Dataset excerpt:
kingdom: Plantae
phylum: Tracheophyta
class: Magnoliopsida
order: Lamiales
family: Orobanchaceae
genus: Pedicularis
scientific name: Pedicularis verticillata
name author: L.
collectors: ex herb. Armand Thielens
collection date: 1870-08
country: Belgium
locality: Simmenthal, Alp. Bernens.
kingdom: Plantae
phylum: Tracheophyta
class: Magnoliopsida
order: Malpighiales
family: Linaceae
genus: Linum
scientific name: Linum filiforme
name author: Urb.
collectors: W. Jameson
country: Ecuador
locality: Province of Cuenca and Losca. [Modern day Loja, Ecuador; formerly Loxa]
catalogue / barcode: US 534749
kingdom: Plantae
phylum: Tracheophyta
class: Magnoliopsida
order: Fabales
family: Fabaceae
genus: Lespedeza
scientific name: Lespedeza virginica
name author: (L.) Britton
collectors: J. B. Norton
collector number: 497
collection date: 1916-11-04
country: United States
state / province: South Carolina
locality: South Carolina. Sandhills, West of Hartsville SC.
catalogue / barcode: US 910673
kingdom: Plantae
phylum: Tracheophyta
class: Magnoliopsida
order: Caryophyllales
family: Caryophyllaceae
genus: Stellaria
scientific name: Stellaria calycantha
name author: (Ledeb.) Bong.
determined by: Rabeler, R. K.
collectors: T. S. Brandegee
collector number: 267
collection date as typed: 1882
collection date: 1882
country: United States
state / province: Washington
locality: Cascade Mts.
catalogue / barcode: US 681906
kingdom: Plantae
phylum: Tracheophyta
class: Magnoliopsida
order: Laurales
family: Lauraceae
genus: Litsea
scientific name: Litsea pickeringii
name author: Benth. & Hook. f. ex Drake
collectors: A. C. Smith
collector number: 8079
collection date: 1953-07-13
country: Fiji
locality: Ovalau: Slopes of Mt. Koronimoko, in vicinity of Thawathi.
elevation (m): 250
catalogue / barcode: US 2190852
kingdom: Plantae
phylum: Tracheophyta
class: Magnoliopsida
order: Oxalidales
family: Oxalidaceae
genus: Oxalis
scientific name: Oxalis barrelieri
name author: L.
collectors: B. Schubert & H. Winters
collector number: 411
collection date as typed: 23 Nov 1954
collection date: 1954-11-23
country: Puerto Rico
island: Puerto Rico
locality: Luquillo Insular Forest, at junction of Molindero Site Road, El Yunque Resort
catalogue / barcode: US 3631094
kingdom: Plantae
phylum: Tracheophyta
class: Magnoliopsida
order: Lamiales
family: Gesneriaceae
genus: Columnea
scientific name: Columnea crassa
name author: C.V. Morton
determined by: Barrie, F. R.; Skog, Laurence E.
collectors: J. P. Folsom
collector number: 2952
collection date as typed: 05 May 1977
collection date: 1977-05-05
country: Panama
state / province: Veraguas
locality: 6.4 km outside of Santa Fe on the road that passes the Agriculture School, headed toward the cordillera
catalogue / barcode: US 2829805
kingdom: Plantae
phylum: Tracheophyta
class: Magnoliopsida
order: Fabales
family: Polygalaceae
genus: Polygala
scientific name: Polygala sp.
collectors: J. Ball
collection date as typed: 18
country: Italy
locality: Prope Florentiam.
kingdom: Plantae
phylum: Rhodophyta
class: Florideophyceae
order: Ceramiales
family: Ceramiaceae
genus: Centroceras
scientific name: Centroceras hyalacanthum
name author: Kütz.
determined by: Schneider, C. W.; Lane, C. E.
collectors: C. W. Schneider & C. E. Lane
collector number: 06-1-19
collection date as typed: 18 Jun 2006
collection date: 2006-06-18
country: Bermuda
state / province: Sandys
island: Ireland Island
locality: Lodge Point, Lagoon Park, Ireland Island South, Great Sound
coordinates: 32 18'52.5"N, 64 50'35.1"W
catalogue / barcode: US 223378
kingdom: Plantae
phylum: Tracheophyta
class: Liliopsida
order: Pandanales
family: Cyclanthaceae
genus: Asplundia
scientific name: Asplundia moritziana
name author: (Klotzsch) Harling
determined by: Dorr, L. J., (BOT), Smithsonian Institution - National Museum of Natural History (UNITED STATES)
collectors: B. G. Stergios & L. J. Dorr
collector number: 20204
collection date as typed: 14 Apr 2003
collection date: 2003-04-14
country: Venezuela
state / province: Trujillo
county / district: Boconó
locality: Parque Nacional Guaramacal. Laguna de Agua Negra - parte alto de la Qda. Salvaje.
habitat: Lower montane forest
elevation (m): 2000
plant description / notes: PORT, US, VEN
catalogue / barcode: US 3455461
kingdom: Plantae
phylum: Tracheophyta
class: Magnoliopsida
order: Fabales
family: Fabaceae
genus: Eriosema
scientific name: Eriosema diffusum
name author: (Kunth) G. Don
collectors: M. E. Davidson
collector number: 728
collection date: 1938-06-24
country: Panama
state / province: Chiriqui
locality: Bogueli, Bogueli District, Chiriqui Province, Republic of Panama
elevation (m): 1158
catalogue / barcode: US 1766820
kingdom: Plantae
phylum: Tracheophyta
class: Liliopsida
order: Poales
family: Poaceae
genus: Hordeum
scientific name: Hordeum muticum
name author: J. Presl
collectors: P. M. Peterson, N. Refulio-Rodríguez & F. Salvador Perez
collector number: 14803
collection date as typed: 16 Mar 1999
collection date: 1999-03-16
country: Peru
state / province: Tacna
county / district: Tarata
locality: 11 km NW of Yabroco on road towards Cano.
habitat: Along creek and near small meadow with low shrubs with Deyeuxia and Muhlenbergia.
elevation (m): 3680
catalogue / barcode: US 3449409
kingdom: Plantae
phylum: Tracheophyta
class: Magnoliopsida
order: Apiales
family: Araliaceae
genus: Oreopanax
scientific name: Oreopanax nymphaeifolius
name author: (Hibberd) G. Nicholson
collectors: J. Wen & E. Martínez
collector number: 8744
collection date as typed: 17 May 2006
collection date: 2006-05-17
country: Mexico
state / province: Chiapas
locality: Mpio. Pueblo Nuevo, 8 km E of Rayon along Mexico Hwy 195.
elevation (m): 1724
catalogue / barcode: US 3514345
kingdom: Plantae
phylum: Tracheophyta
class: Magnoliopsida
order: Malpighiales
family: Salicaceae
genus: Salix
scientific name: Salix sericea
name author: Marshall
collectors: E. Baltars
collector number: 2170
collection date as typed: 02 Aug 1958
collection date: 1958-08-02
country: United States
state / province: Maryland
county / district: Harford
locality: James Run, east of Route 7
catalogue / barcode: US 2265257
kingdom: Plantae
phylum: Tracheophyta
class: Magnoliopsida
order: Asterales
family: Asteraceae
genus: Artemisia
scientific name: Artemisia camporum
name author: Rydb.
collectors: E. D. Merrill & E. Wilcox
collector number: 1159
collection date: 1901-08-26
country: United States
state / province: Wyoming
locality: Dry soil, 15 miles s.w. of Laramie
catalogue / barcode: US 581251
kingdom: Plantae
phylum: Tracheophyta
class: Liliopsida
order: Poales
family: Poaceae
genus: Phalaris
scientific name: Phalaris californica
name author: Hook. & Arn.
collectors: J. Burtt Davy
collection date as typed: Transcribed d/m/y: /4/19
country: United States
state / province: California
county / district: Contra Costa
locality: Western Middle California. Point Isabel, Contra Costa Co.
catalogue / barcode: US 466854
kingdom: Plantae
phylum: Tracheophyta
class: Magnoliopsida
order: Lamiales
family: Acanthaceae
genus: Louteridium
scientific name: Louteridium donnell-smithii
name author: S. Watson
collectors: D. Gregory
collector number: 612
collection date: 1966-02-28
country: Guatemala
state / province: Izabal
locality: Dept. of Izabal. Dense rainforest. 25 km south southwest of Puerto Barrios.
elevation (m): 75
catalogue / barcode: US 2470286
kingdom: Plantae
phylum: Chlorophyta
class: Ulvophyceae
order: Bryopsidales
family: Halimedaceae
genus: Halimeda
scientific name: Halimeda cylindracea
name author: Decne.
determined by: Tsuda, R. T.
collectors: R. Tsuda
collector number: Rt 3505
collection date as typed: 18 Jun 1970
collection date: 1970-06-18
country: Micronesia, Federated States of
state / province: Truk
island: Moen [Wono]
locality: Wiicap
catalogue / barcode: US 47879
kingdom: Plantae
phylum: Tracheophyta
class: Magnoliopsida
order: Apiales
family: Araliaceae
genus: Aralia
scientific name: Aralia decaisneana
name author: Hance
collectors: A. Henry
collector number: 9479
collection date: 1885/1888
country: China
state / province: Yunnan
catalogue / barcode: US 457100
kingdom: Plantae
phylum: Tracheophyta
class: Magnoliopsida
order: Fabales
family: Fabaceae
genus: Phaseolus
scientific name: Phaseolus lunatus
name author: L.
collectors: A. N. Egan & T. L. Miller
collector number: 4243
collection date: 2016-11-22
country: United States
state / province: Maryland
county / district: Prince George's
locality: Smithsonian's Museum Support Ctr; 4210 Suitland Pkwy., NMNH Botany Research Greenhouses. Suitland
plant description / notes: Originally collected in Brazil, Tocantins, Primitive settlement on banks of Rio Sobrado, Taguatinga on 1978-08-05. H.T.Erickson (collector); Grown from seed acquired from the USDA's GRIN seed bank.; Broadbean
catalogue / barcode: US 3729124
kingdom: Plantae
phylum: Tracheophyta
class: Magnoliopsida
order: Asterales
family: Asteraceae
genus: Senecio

* Given instruction *
Copy the material word for word, starting with its first line and ending with the line that contains "country: Fiji", inclusive.

* Exercise result *
kingdom: Plantae
phylum: Tracheophyta
class: Magnoliopsida
order: Lamiales
family: Orobanchaceae
genus: Pedicularis
scientific name: Pedicularis verticillata
name author: L.
collectors: ex herb. Armand Thielens
collection date: 1870-08
country: Belgium
locality: Simmenthal, Alp. Bernens.
kingdom: Plantae
phylum: Tracheophyta
class: Magnoliopsida
order: Malpighiales
family: Linaceae
genus: Linum
scientific name: Linum filiforme
name author: Urb.
collectors: W. Jameson
country: Ecuador
locality: Province of Cuenca and Losca. [Modern day Loja, Ecuador; formerly Loxa]
catalogue / barcode: US 534749
kingdom: Plantae
phylum: Tracheophyta
class: Magnoliopsida
order: Fabales
family: Fabaceae
genus: Lespedeza
scientific name: Lespedeza virginica
name author: (L.) Britton
collectors: J. B. Norton
collector number: 497
collection date: 1916-11-04
country: United States
state / province: South Carolina
locality: South Carolina. Sandhills, West of Hartsville SC.
catalogue / barcode: US 910673
kingdom: Plantae
phylum: Tracheophyta
class: Magnoliopsida
order: Caryophyllales
family: Caryophyllaceae
genus: Stellaria
scientific name: Stellaria calycantha
name author: (Ledeb.) Bong.
determined by: Rabeler, R. K.
collectors: T. S. Brandegee
collector number: 267
collection date as typed: 1882
collection date: 1882
country: United States
state / province: Washington
locality: Cascade Mts.
catalogue / barcode: US 681906
kingdom: Plantae
phylum: Tracheophyta
class: Magnoliopsida
order: Laurales
family: Lauraceae
genus: Litsea
scientific name: Litsea pickeringii
name author: Benth. & Hook. f. ex Drake
collectors: A. C. Smith
collector number: 8079
collection date: 1953-07-13
country: Fiji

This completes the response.